(Page-level text extractions)
^^^^

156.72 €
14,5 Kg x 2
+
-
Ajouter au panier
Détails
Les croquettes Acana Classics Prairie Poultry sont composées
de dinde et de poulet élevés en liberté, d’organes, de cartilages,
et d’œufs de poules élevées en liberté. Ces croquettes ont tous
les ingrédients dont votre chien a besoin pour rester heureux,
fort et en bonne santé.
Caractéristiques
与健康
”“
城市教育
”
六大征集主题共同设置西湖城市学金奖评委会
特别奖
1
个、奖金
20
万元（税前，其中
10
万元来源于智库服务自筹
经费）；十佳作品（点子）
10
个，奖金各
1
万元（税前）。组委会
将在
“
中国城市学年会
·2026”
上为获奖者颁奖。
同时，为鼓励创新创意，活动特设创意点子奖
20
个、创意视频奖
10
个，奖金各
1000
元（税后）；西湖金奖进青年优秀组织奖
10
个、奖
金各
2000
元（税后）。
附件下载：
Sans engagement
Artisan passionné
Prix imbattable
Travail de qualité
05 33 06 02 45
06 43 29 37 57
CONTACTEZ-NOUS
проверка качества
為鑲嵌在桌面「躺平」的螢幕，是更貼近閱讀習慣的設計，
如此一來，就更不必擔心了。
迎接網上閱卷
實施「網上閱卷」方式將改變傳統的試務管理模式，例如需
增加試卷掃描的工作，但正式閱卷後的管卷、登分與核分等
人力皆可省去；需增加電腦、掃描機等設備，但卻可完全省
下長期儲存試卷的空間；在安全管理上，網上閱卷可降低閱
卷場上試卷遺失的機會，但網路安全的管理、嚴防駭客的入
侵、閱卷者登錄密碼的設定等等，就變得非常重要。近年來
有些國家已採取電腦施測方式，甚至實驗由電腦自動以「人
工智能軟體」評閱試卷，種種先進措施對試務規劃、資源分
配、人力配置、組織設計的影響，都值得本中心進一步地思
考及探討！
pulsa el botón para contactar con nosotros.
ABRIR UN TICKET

^^^^

### What is required
Rewrite all of the lines above, changing every "croquettes" to "granulés" and leaving everything else untouched.

### Answer space
156.72 €
14,5 Kg x 2
+
-
Ajouter au panier
Détails
Les granulés Acana Classics Prairie Poultry sont composées
de dinde et de poulet élevés en liberté, d’organes, de cartilages,
et d’œufs de poules élevées en liberté. Ces granulés ont tous
les ingrédients dont votre chien a besoin pour rester heureux,
fort et en bonne santé.
Caractéristiques
与健康
”“
城市教育
”
六大征集主题共同设置西湖城市学金奖评委会
特别奖
1
个、奖金
20
万元（税前，其中
10
万元来源于智库服务自筹
经费）；十佳作品（点子）
10
个，奖金各
1
万元（税前）。组委会
将在
“
中国城市学年会
·2026”
上为获奖者颁奖。
同时，为鼓励创新创意，活动特设创意点子奖
20
个、创意视频奖
10
个，奖金各
1000
元（税后）；西湖金奖进青年优秀组织奖
10
个、奖
金各
2000
元（税后）。
附件下载：
Sans engagement
Artisan passionné
Prix imbattable
Travail de qualité
05 33 06 02 45
06 43 29 37 57
CONTACTEZ-NOUS
проверка качества
為鑲嵌在桌面「躺平」的螢幕，是更貼近閱讀習慣的設計，
如此一來，就更不必擔心了。
迎接網上閱卷
實施「網上閱卷」方式將改變傳統的試務管理模式，例如需
增加試卷掃描的工作，但正式閱卷後的管卷、登分與核分等
人力皆可省去；需增加電腦、掃描機等設備，但卻可完全省
下長期儲存試卷的空間；在安全管理上，網上閱卷可降低閱
卷場上試卷遺失的機會，但網路安全的管理、嚴防駭客的入
侵、閱卷者登錄密碼的設定等等，就變得非常重要。近年來
有些國家已採取電腦施測方式，甚至實驗由電腦自動以「人
工智能軟體」評閱試卷，種種先進措施對試務規劃、資源分
配、人力配置、組織設計的影響，都值得本中心進一步地思
考及探討！
pulsa el botón para contactar con nosotros.
ABRIR UN TICKET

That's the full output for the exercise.